How to Begin a Career in Human Resources Development

Human Resources in Today’s Business World

Before considering a career in human resources development it’s important to understand how this job has evolved over the past few decades. Those working currently in Human Resources Development, formerly known as personnel, or just HR will find themselves doing various jobs depending upon the size of the company for which they are employed. The mention of HR officers brings to mind an outdated image; an employee who only works with the administrative side of a company handles employee benefits questions or is only concerned with recruiting and hiring personnel.

Today, an employee in human resources development may find herself managing the tasks above, as well as consulting with top executives in the company to determine strategic planning. An HR officer today has moved from behind the scenes staff work to leading the company in suggesting and changing policies. In the modern corporate world, senior management is now recognizing how important human resources development is to the company’s bottom line.

In addition, human resources staff may work to improve morale and productivity and limit job turnover. They can also be responsible for helping the company effectively use employee skills, provide training opportunities to enhance skills, and help boost employee satisfaction with their jobs and working conditions.

If you are attracted to a career in human resources development you must like working with people. Many HR officers work only with people outside the organization, while many work mostly with internal employees. In a small company, the human resources officer may handle all aspects of the job, in effect becoming a generalist of the field. In large companies, the Human Resources department may be large enough to contain a Director of Human Resources, employment and placement managers, recruiters, Equal Employment Officers (EEO) who investigate employee grievances, and part-time human resource technicians that handle the clerical aspects of the job.

Working Conditions

Work usually takes place in clean and comfortable office settings. Most human resources workers work a 35 to 40 hour week, however at some times there may be a need for longer hours, for example, when contract agreements are being prepared and negotiated. Although most employees work in an office, some travel extensively to attend professional meetings and to visit college campuses for recruitment fairs.

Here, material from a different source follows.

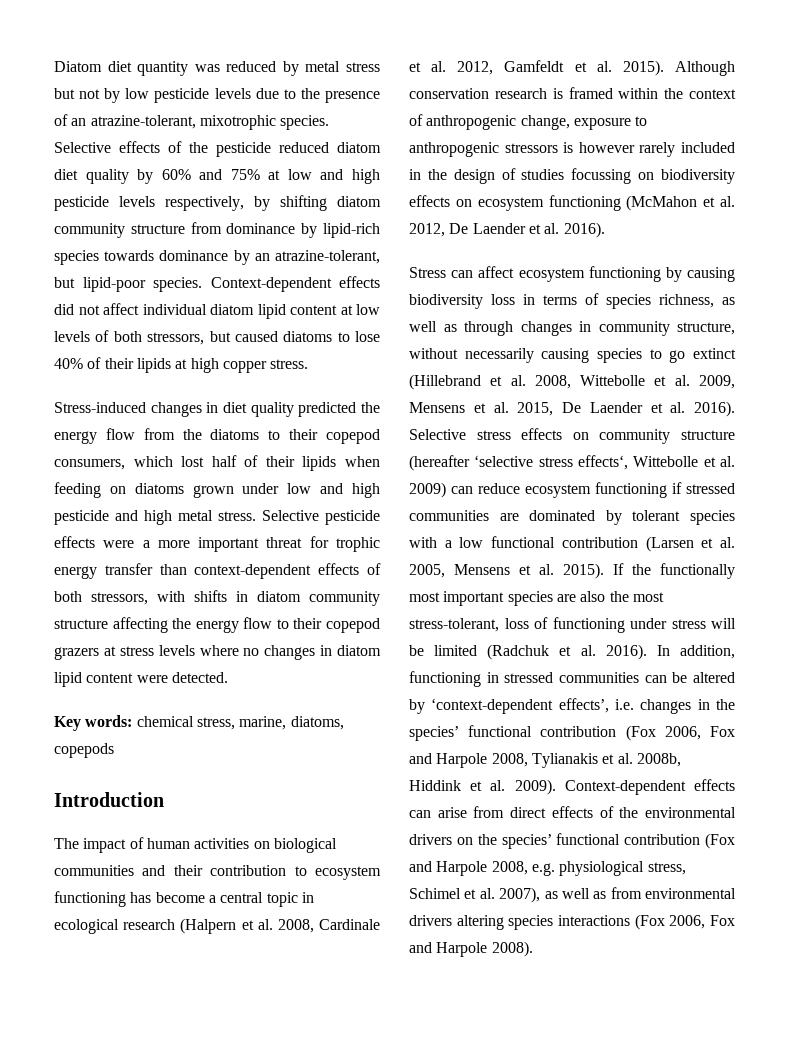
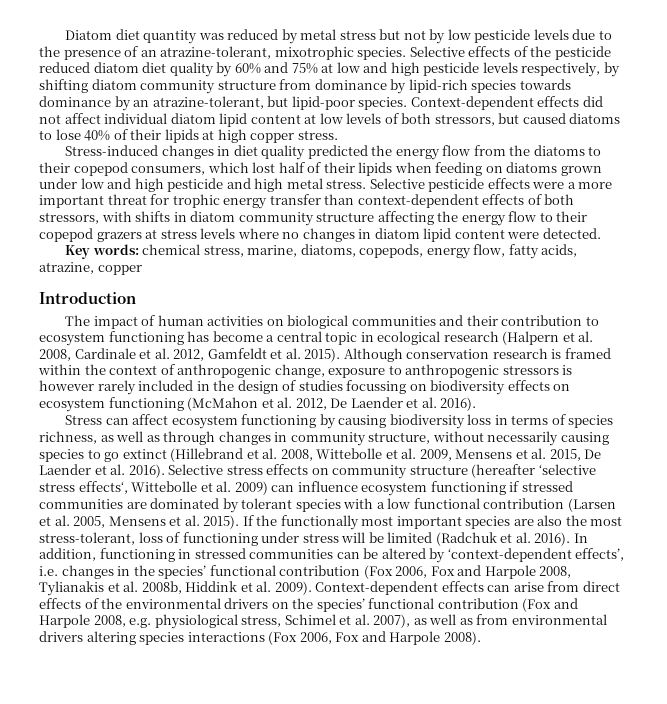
[54,743,114,758] copepods -> [359,244,578,259] [39,262,142,275] copepods, energy flow, fatty acids, atrazine, copper
[478,483,520,494] reduce -> [297,481,358,492] influence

Education Requirements for HR Officers

According to recent surveys, the competition will be quite high for jobs in this field due to the abundant supply of qualified college graduates and experienced workers. A college degree is not absolute in order to gain employment in this field, however, if you are interested in advancement a bachelor’s degree may be necessary depending upon the size of the organization. Many employers seek college grads to fill entry-level positions and prefer applicants that have majored in human resources, personnel administration, or industrial or labor relations.

Many colleges have programs leading to the degrees mentioned above. Often, these programs include courses in the departments of business administration, education, instructional technology, organizational development, human services, communication or public administration. An interdisciplinary background is favored for HR positions, and some schools will offer a combination of courses in the social sciences, business, and behavioral sciences.

Personal Traits of an HR Employee

Human resources jobs also require a range of personal qualities and skills such as effective communication skills, both verbal and written. The growing diversity in the industry now demands that most HR officers work with or supervise people with various cultural backgrounds, levels of education, and experience. A good Human Resources employee can also manage conflict, cope with differing points of view, function under pressure, and demonstrate discretion, integrity, fair-mindedness, and a persuasive, congenial personality.

The Path to a Career in Human Resources

If you still feel drawn to a career in human resources, you can look for an entry-level position with no experience required and start learning on the job. If you desire to remain in the field, it is best to go back to school, and some companies even offer tuition assistance to their employees.

But keep in mind that the most successful employees in the field will begin their first position with a college degree. If possible, you might attend college before seeking employment, in order to gain an edge over competing applicants.